Chez les deux voisins francophones, la France et la Belgique, mais aussi au Québec, l’éducation au théâtre est un processus assez long qui avait commencé depuis les années 68.
L’évolution dont Emile Lansman, formateur et éditeur théâtral belge assez connu dans le domaine, en était témoin, s’était confrontée à plusieurs questionnements par souci d’assurer une évolution certaine de ce genre d’art. Les jeunes sont souvent amenés à pratiquer le théâtre selon des codes reconnus qu’ils adoptent à l’âge adulte.
Présent à Tunis dans le cadre des Journées Théâtrales de Carthage (JTC) 2018, Lansman a donné jeudi une conférence à l’espace Mahmoud Messaadi, autour du théâtre et l’éducation.
Concernant le théâtre tunisien, il formule son constat autour de “formes d’esthétique et de recherche qui quelques part m’intéressent”, dit-il. Cependant, il admet ne pas arriver à les bien cerner. Ceci s’explique chez lui par la barrière de la langue surtout que la majorité des oeuvres sont en arabe.
Ce qu’il préfère, c’est surtout des projets qui vont assez loin et se concrétisent sur le plan de la forme et du fond. Il constate “une certaine incohérence entre les intentions clairement exprimées et la réalisation sur le terrain”.
Son impression est autour d’un travail de création qui s’arrête trop tôt ou qui n’a pas eu le temps nécessaire de former et de sensibiliser les intervenants dans le spectacle, au niveau des acteurs, des scénographes, de la direction d’acteurs…
Des incohérences et des lacunes qui sont dues à ce qu’il appelle “une timidité de l’approche”. Les oeuvres sont souvent parties de fables ou de classiques pour arriver au monde d’aujourd’hui par des adaptations revisitées qui sont non seulement textuelles mais aussi de mise en scène.
Des deux côtés de la Méditerranée, il fait état de grandes différences. “on n’a pas les mêmes spectacles mais on a les mêmes préoccupations dans un théâtre assez contemporain qui se fait avec une touche locale”, a-t-il estimé, en parlant du théâtre tunisien.
Entre les pratiques théâtrales pour jeunes en Occident et en Tunisie, ce spécialiste du theatre francophone fait état d’une grande différence. Pour lui, le talent qu’on les artistes tunisiens comme adultes doit aussi se transcrire au niveau du théâtre jeune.
Il a relevé également que les préoccupations du plaisir immédiat doivent exister aussi. Il estime que “les codes et les règles du jeu ne sont pas forcément assimilés par le public”. Un constat visible “au moment du salut vers la fin du spectacle.”
Loin d’être un moment pour évaluer la qualité du travail, les moments de salut constituent “une sorte de récompense qui alimente l’ego mais aussi à l’inquiétude de l’acteur”, selon Emile Lansman. Ceci lui permet de savoir si son interprétation s’est bien passé ou non ou si le message a pu être reçu par le public présent, a souligné ce médiateur assez sollicité en Europe comme en Afrique.

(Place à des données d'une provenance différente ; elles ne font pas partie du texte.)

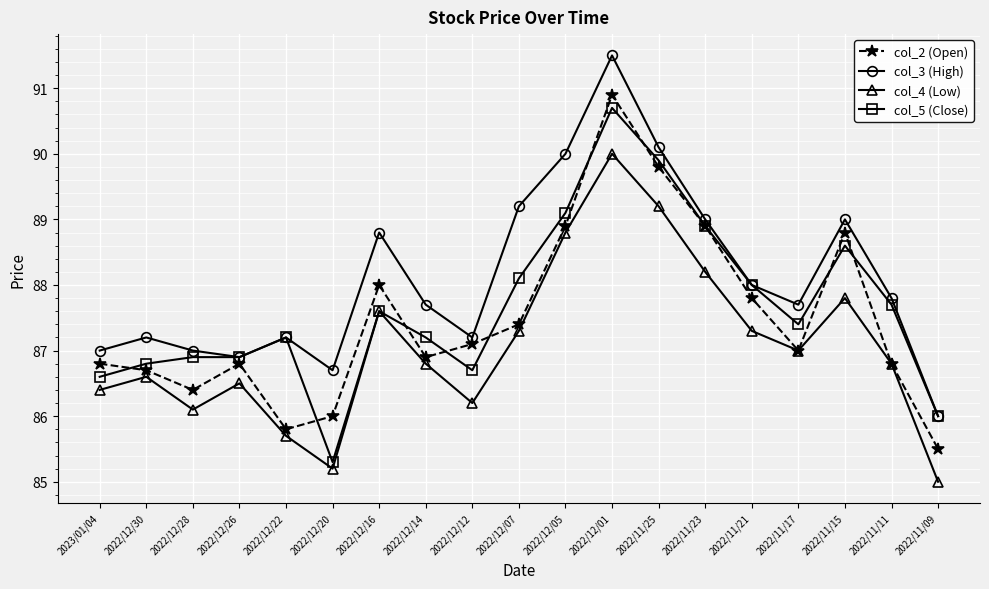

Rank the series by their average value, from lowest to highest.

col_4 (Low), col_2 (Open), col_5 (Close), col_3 (High)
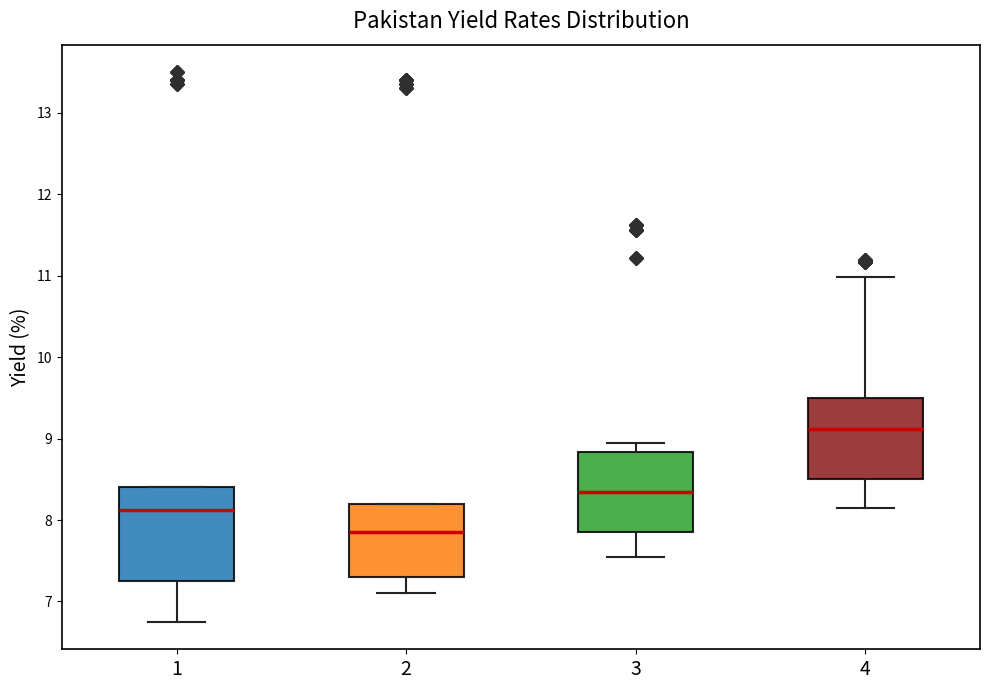

Which box is the tallest, from its lower edge to its upper edge?

1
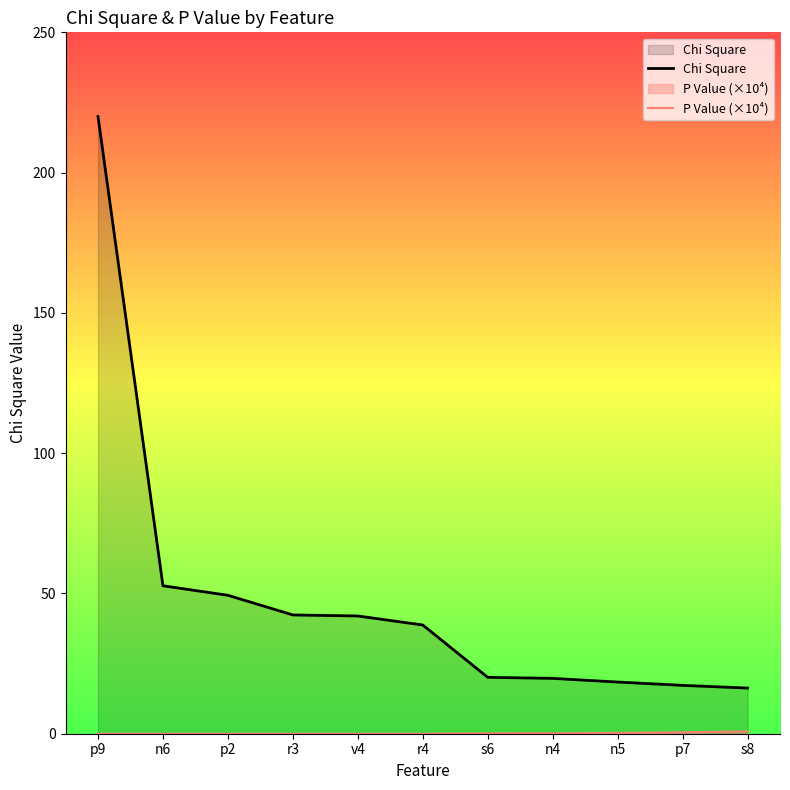

Between r3 and n5, which series saw the biggest shift?

Chi Square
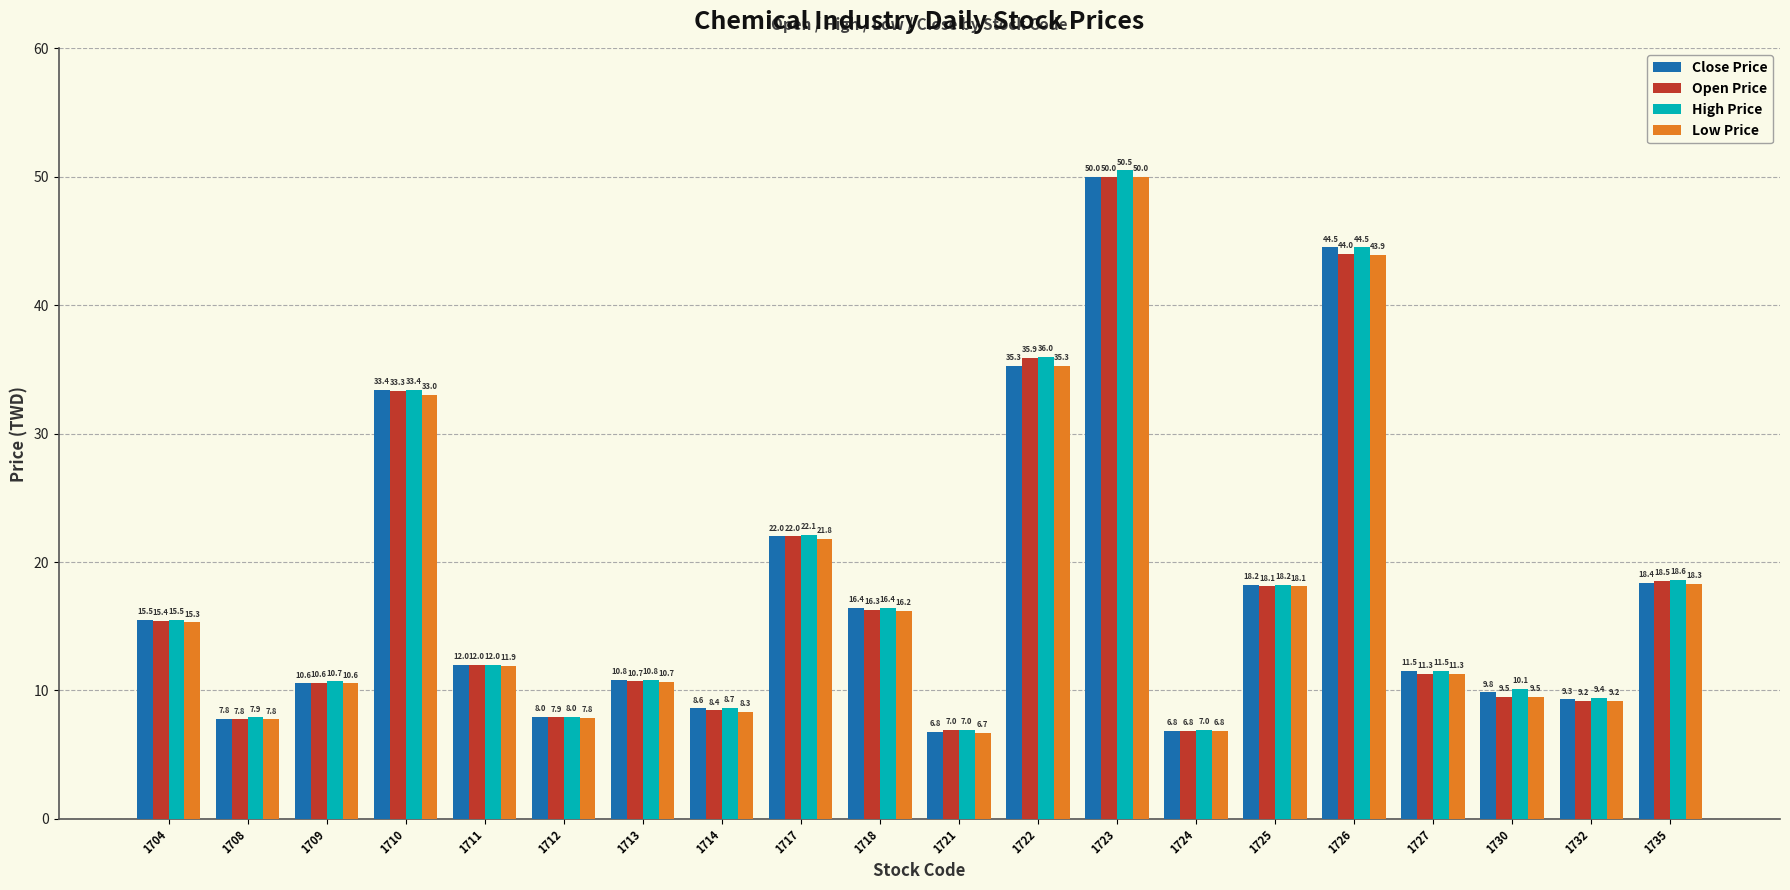

Is the value of Low Price at 1708 greater than the value of Open Price at 1724?

Yes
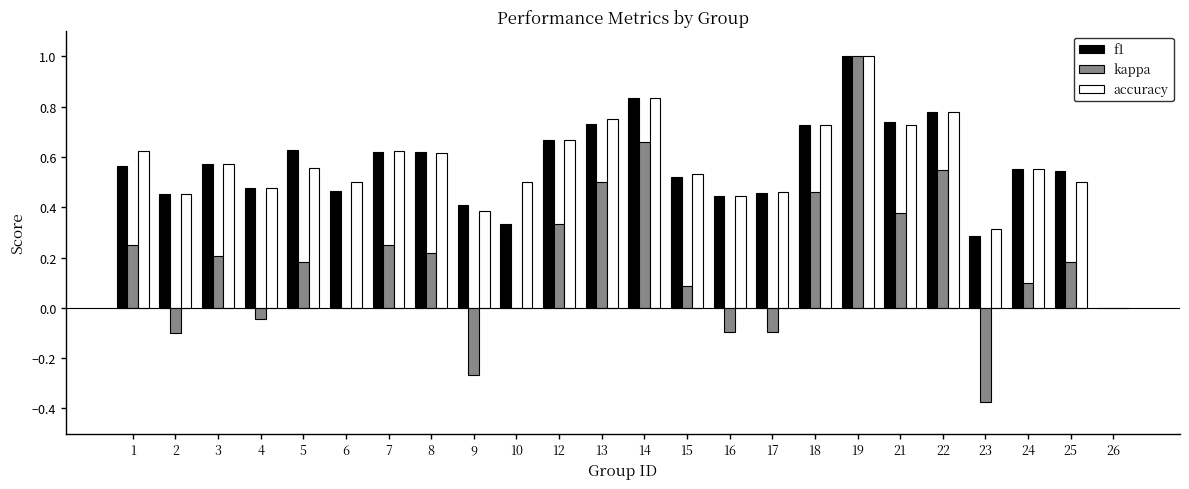

What is the total value across all series at 5?

1.4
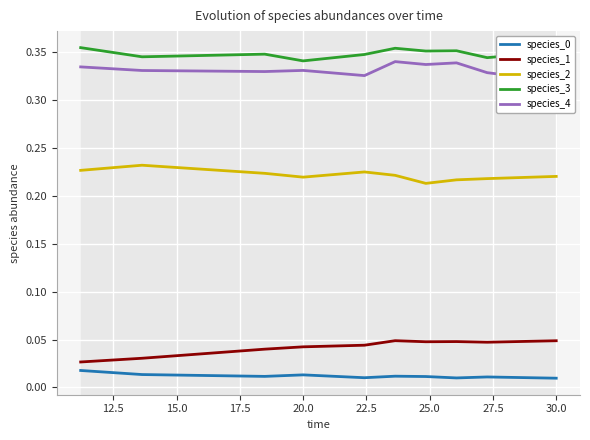

Count the species_3 values in the range 0 to 1.

10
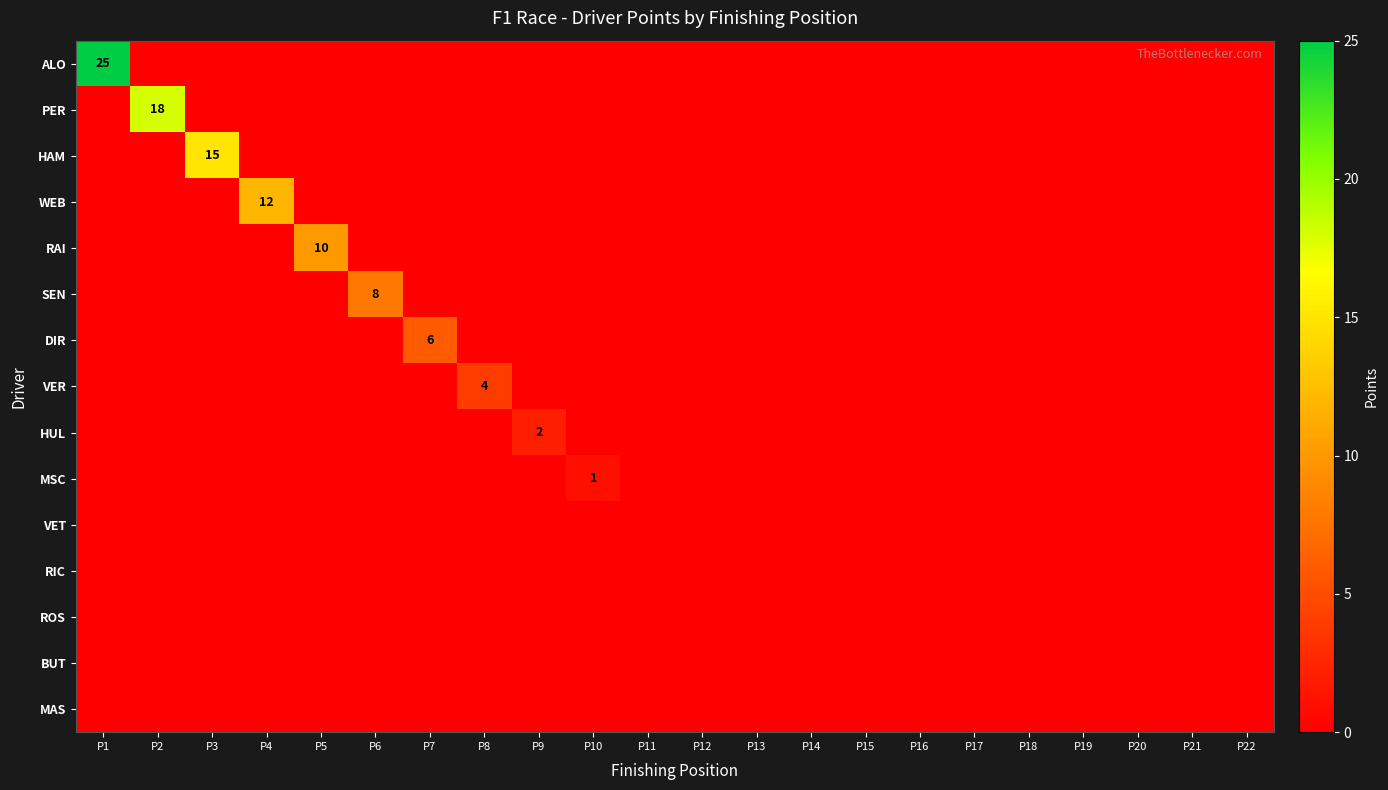

Which label corresponds to the largest value in the chart?

P1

Il préconise une véritable réflexion sur ce qu’on veut dire et comment le dire. Le souci est aussi autour de l’environnement du spectacle (bruit des téléphones mobiles..) qui n’encourage pas à tirer profit d’une expérience et d’échange implicite avec les acteurs sur scène.
Toute une éducation est derrière ces points assez significatifs dans la réalité de la pratique dans le théâtre qui se refait d’ailleurs en Occident aussi, assure l’hôte des JTC.
En tant que spécialiste, il est souvent appelé à des préparations de carnets de spectacles autour des codes à suivre dans la relation public-scène.
Autour de sa conception du théâtre tel qu’il existe en Occident et en Afrique, il prone un théâtre au pluriel pratiqué en Europe où “il existe diverses formes de théâtre jouées également par de diverses compagnies et sur des lieux différents”.
Il revient sur les grandes catégories de théâtre mais affirme la persistance d’un théâtre esthétique qui essaye de valoriser parfois de manière outrancière le côté plastique des oeuvres.
En Afrique et en particulier en Afrique subsaharienne, ill pense qu’il a toujours existé un théâtre qui parle du monde actuel, pour dénoncer les travers du monde, les dirigeants d’hier et d’aujourd’hui…
Sur le Continent, il existe tout un mouvement de compagnies qui font des textes contemporains et parlent du monde actuel. Emile Lansman évoque là un genre de théâtre de l’urgence mais de l’urgence traitée avec une certaine distance artistique.